> [WHAT THE EXERCISE ASKS]: Transcribe each of the lines below word for word, leaving the pictures out of your answer.

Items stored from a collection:

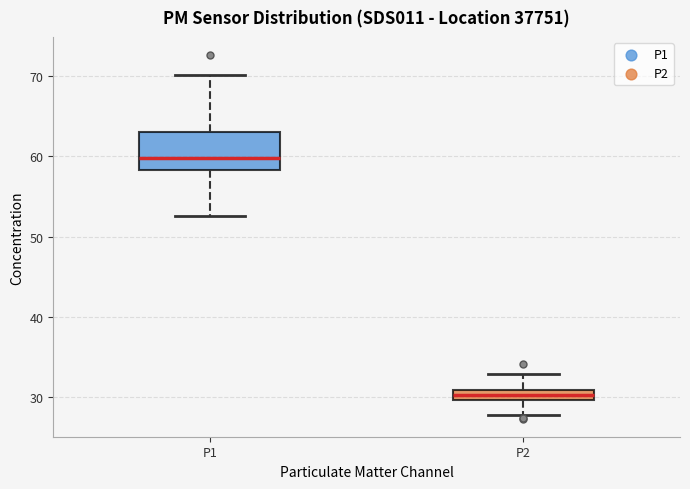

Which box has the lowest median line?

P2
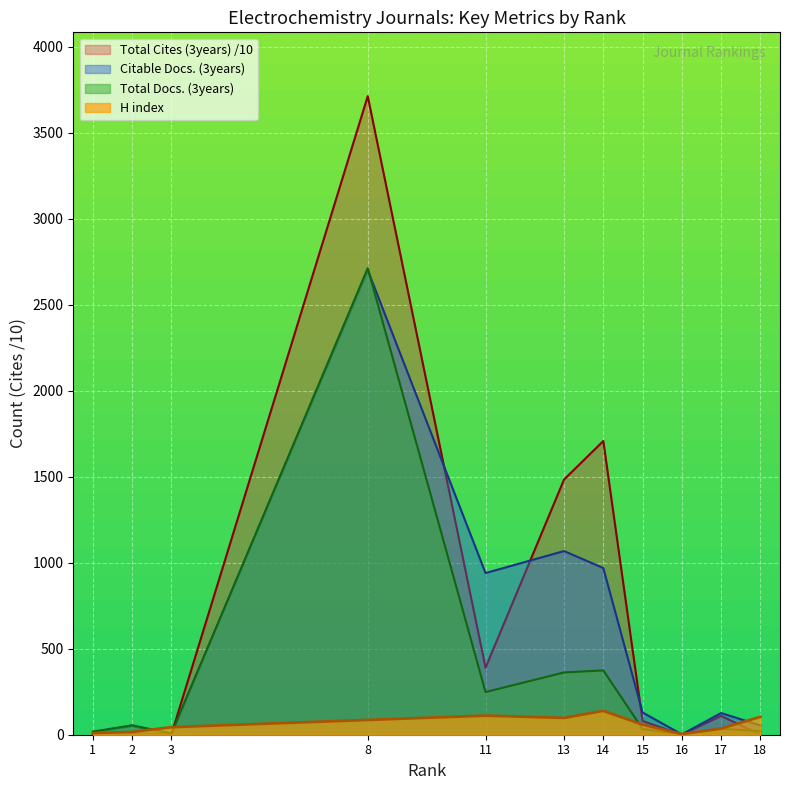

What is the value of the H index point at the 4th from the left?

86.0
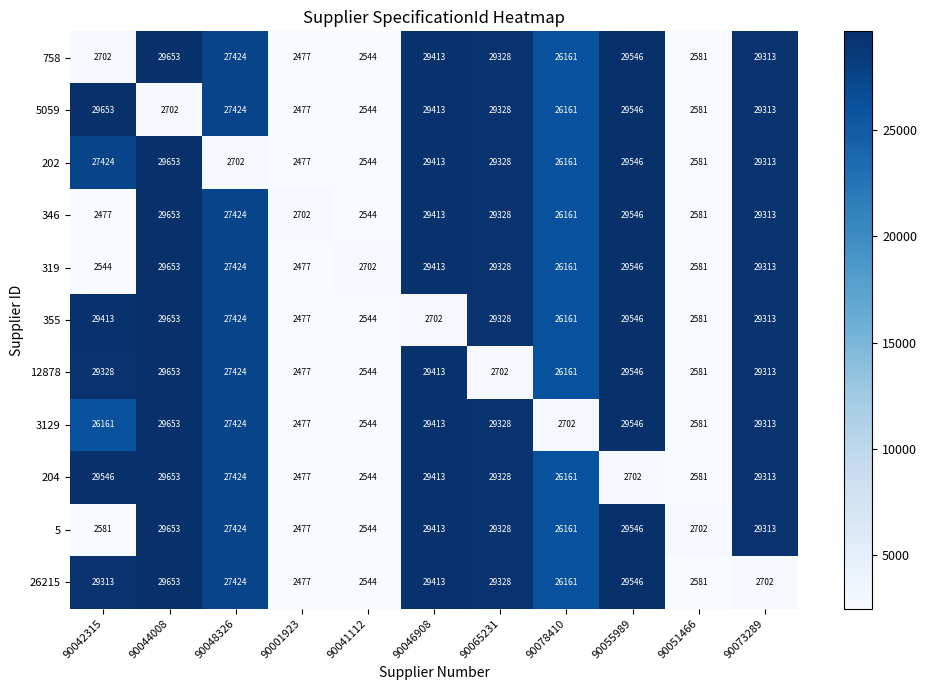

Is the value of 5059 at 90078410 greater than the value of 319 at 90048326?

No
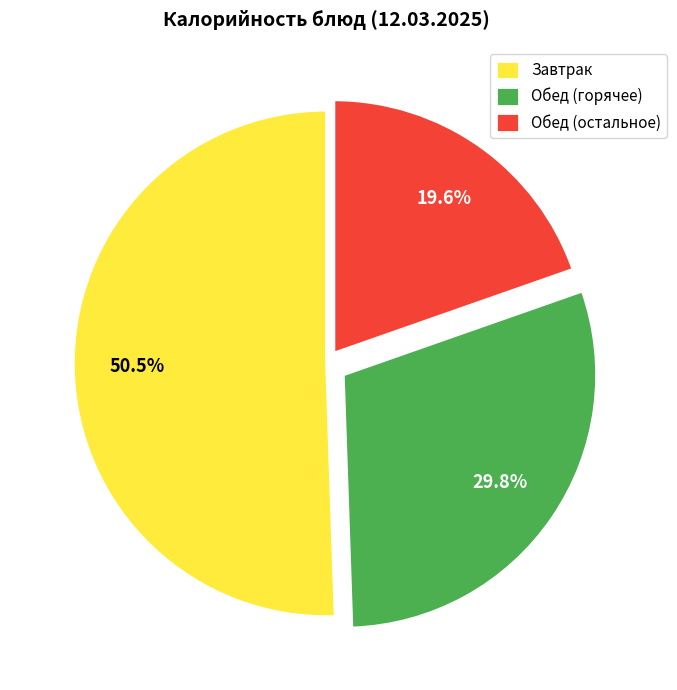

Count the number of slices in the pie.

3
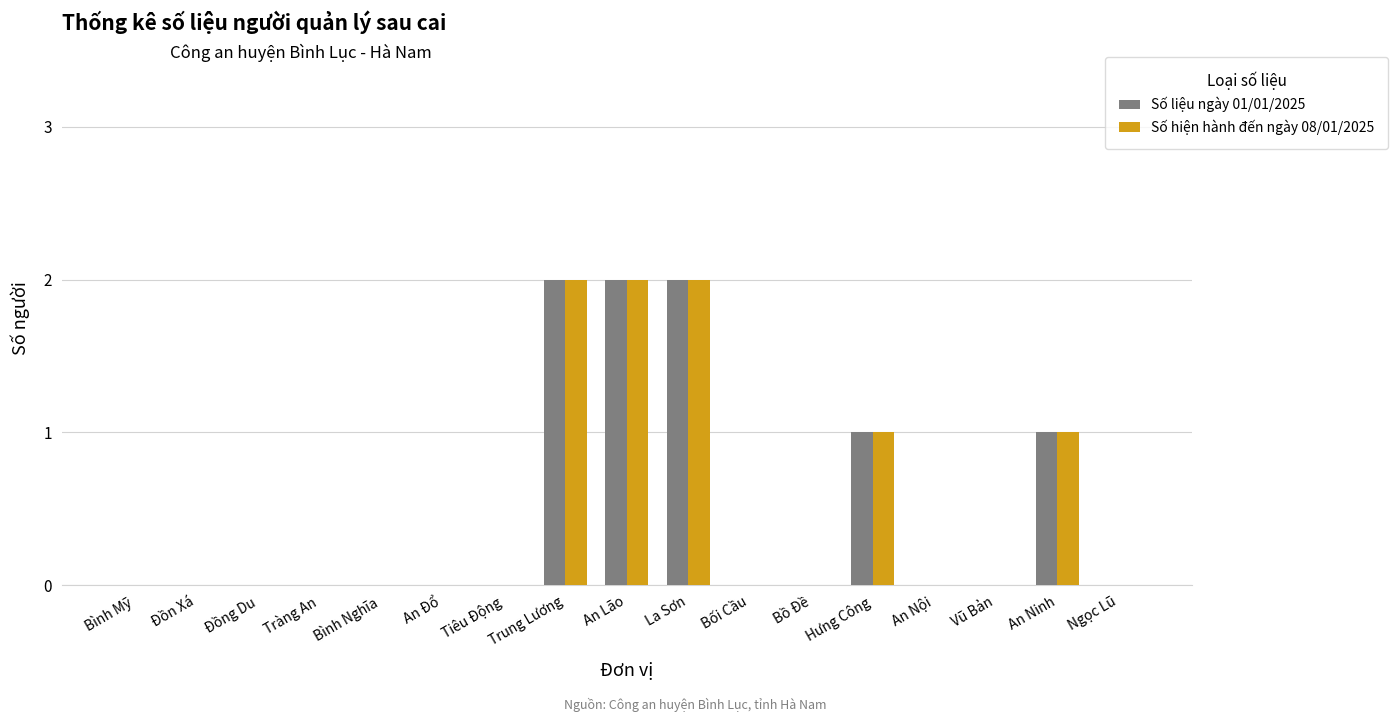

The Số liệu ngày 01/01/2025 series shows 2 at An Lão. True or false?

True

> [SOLUTION FOR THIS TASK]:
Which box has the lowest median line?

P2

What is the value of the H index point at the 4th from the left?

86.0

Is the value of 5059 at 90078410 greater than the value of 319 at 90048326?

No

Count the number of slices in the pie.

3

The Số liệu ngày 01/01/2025 series shows 2 at An Lão. True or false?

True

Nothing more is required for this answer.